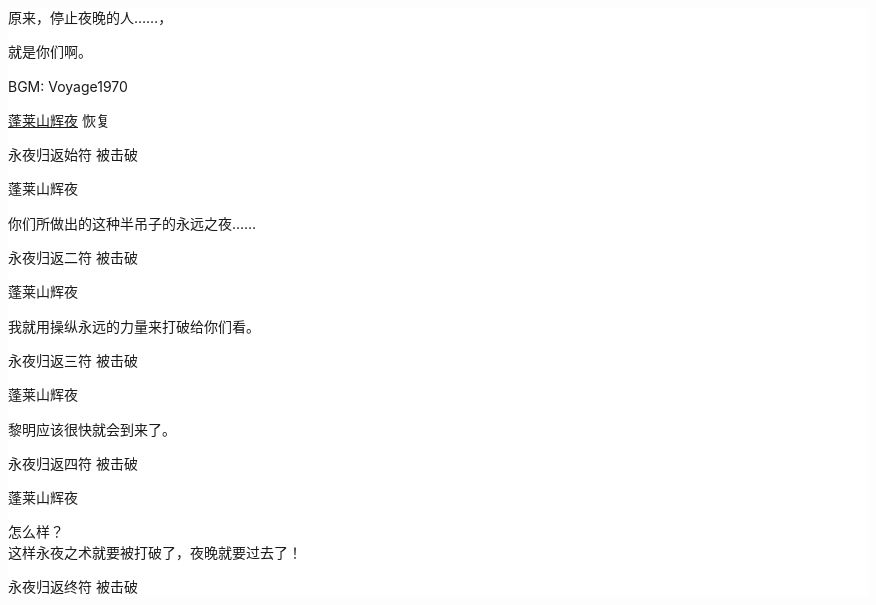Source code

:   
原来，停止夜晚的人……，
  
  
就是你们啊。
  



  
BGM: Voyage1970
  

  


  
[蓬莱山辉夜](./蓬莱山辉夜.md) 恢复
  

  


  
永夜归返始符 被击破
  

  

[](./蓬莱山辉夜.md)蓬莱山辉夜
  
你们所做出的这种半吊子的永远之夜……
  



  
永夜归返二符 被击破
  

  

[](./蓬莱山辉夜.md)蓬莱山辉夜
  
我就用操纵永远的力量来打破给你们看。
  



  
永夜归返三符 被击破
  

  

[](./蓬莱山辉夜.md)蓬莱山辉夜
  
黎明应该很快就会到来了。
  



  
永夜归返四符 被击破
  

  

[](./蓬莱山辉夜.md)蓬莱山辉夜
  
怎么样？  
这样永夜之术就要被打破了，夜晚就要过去了！
  



  
永夜归返终符 被击破
  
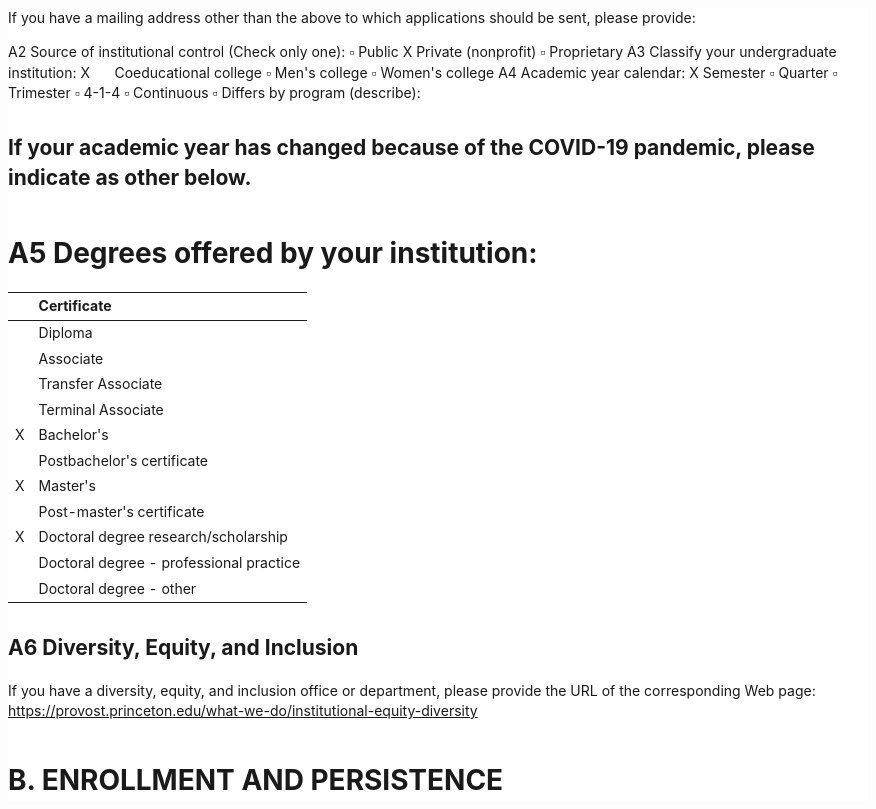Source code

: If you have a mailing address other than the above to which applications should be sent, please provide:

A2 Source of institutional control (Check only one):
$\square$ Public
X Private (nonprofit)
$\square$ Proprietary
A3 Classify your undergraduate institution:
X $\quad$ Coeducational college
$\square$ Men's college
$\square$ Women's college
A4 Academic year calendar:
X Semester
$\square$ Quarter
$\square$ Trimester
$\square$ 4-1-4
$\square$ Continuous
$\square$ Differs by program (describe):

## If your academic year has changed because of the COVID-19 pandemic, please indicate as other below.
# A5 Degrees offered by your institution: 

|  | Certificate |
| :-- | :-- |
|  | Diploma |
|  | Associate |
|  | Transfer Associate |
|  | Terminal Associate |
| X | Bachelor's |
|  | Postbachelor's certificate |
| X | Master's |
|  | Post-master's certificate |
| X | Doctoral degree research/scholarship |
|  | Doctoral degree - professional practice |
|  | Doctoral degree - other |

## A6 Diversity, Equity, and Inclusion

If you have a diversity, equity, and inclusion office or department, please provide the URL of the corresponding Web page: https://provost.princeton.edu/what-we-do/institutional-equity-diversity
# B. ENROLLMENT AND PERSISTENCE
-------------------------
> Task statement
Repeat the records word for word and drop any pictures.

> Exercise response
Source code

:   
原来，停止夜晚的人……，
  
  
就是你们啊。
  



  
BGM: Voyage1970
  

  


  
[蓬莱山辉夜](./蓬莱山辉夜.md) 恢复
  

  


  
永夜归返始符 被击破
  

  

[](./蓬莱山辉夜.md)蓬莱山辉夜
  
你们所做出的这种半吊子的永远之夜……
  



  
永夜归返二符 被击破
  

  

[](./蓬莱山辉夜.md)蓬莱山辉夜
  
我就用操纵永远的力量来打破给你们看。
  



  
永夜归返三符 被击破
  

  

[](./蓬莱山辉夜.md)蓬莱山辉夜
  
黎明应该很快就会到来了。
  



  
永夜归返四符 被击破
  

  

[](./蓬莱山辉夜.md)蓬莱山辉夜
  
怎么样？  
这样永夜之术就要被打破了，夜晚就要过去了！
  



  
永夜归返终符 被击破
  
Source code

: If you have a mailing address other than the above to which applications should be sent, please provide:

A2 Source of institutional control (Check only one):
$\square$ Public
X Private (nonprofit)
$\square$ Proprietary
A3 Classify your undergraduate institution:
X $\quad$ Coeducational college
$\square$ Men's college
$\square$ Women's college
A4 Academic year calendar:
X Semester
$\square$ Quarter
$\square$ Trimester
$\square$ 4-1-4
$\square$ Continuous
$\square$ Differs by program (describe):

## If your academic year has changed because of the COVID-19 pandemic, please indicate as other below.
# A5 Degrees offered by your institution: 

|  | Certificate |
| :-- | :-- |
|  | Diploma |
|  | Associate |
|  | Transfer Associate |
|  | Terminal Associate |
| X | Bachelor's |
|  | Postbachelor's certificate |
| X | Master's |
|  | Post-master's certificate |
| X | Doctoral degree research/scholarship |
|  | Doctoral degree - professional practice |
|  | Doctoral degree - other |

## A6 Diversity, Equity, and Inclusion

If you have a diversity, equity, and inclusion office or department, please provide the URL of the corresponding Web page: https://provost.princeton.edu/what-we-do/institutional-equity-diversity
# B. ENROLLMENT AND PERSISTENCE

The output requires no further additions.